Teens listen, even if they act like they don’t. In fact, teens who learn about the risks of drugs from their parents are 50% less likely to use drugs. There are ways to bring up critical issues like medicine abuse with your teenager – the trick is to know how to start the conversation. Teens may mistakenly believe that since dextromethorphan (DXM) is found in over-the-counter cough medicines, it must be harmless and is just an easy and safe way to get high. It’s not. When abused, DXM can cause serious side effects. Parents have the power to ensure their teens know the truth.
Monitor Your Medicine Cabinet
You can take steps to protect your teens by safeguarding the medicines you have in your home. Take inventory of what you have and how much, so you will know if anything goes missing. According to The Partnership for Drug-Free Kids, 55% of parents report that medicines in their home can be accessed by anyone.
Monitor Your Teen
In addition to monitoring teens’ behavior for warning signs of medicine abuse, be aware of what your teen does on the Internet, the websites they visit, and the amount of time they spend online, because there unfortunately are websites and online communities promoting DXM abuse with instructions on how to achieve certain levels of highs.
Speak up – at school meetings, sporting events, and other gatherings of parents – to make sure others active in your teen’s day-to-day activities know the warning signs of OTC cough medicine abuse. Speak with others in your community – healthcare professionals, law enforcement, retailers, etc. to make sure they are aware of this issue. Make sure you know who your kids are hanging out with and if their parents are aware of the dangers of OTC cough medicine abuse. Many kids are abusing these medicines right in their own homes or their friends’ homes.

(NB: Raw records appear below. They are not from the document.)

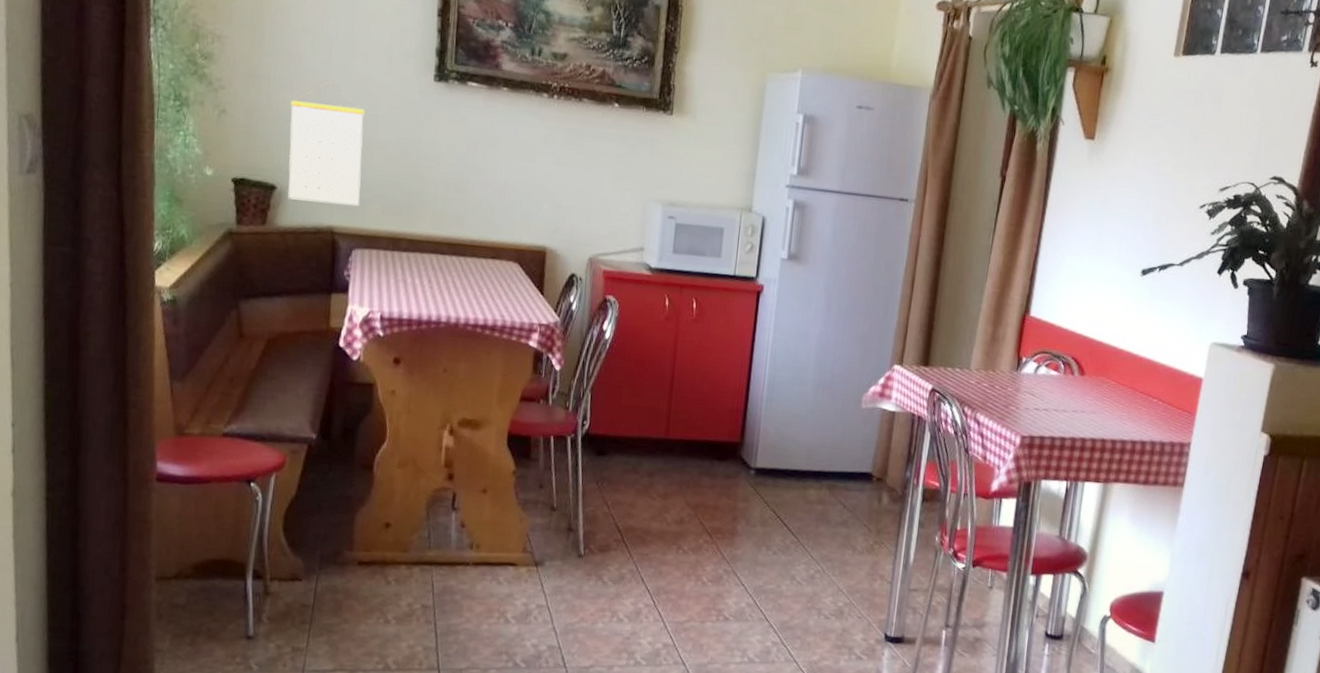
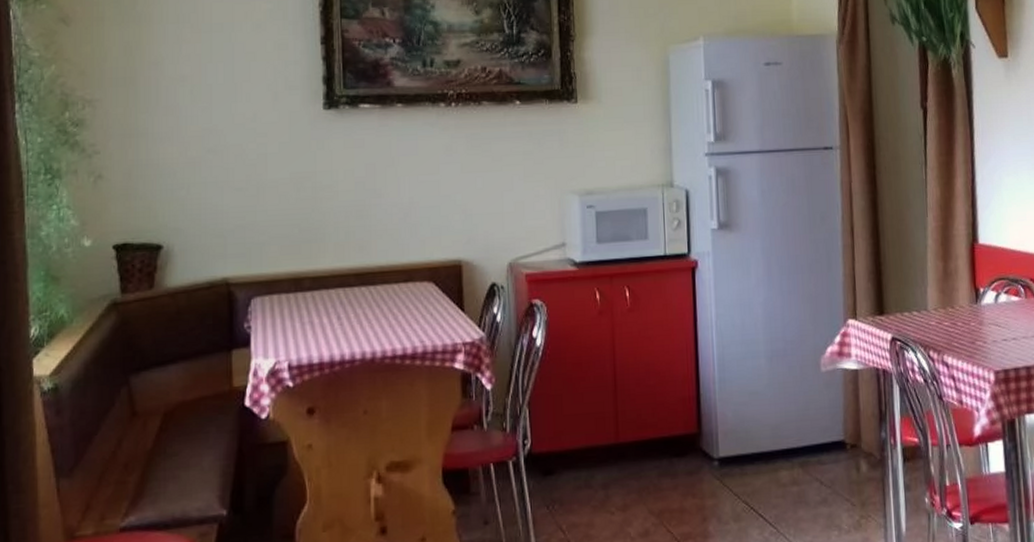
calendar: present [288,82,365,207] -> none [172,128,254,257]

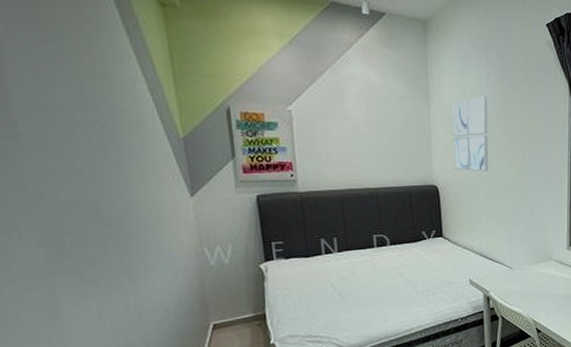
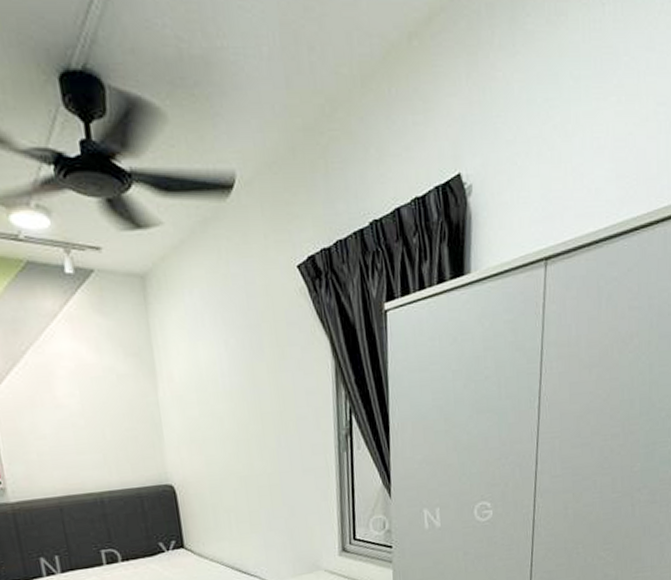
wall art: present [452,96,489,172] -> none [184,366,236,464]

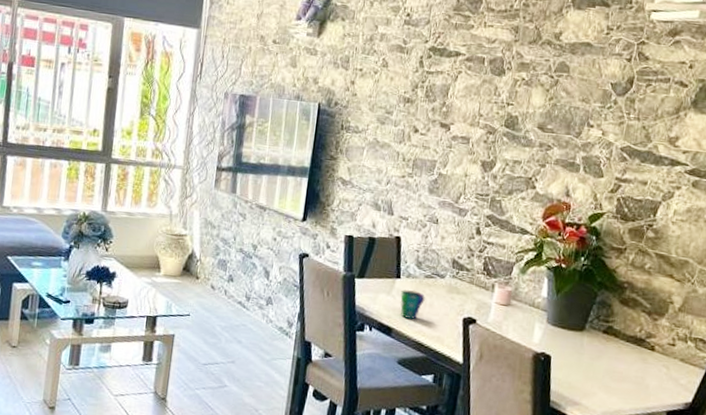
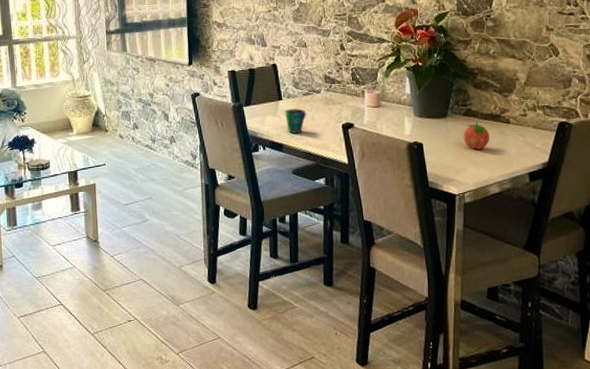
fruit: none [598,342,630,375] -> present [463,122,490,150]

Here are the three key messages to share with fellow parents:
- Get educated. Inform them of the issue and let them know about the educational resources at StopMedicineAbuse.org for more information.
- Talk to your teens. Remind parents that talking to their kids about the dangers of OTC cough medicine abuse is one of the best ways to keep teens from trying it.
- Safeguard all medicines. Advise them to ensure they know exactly what medicines are in their homes and how much medicine is in each bottle or package.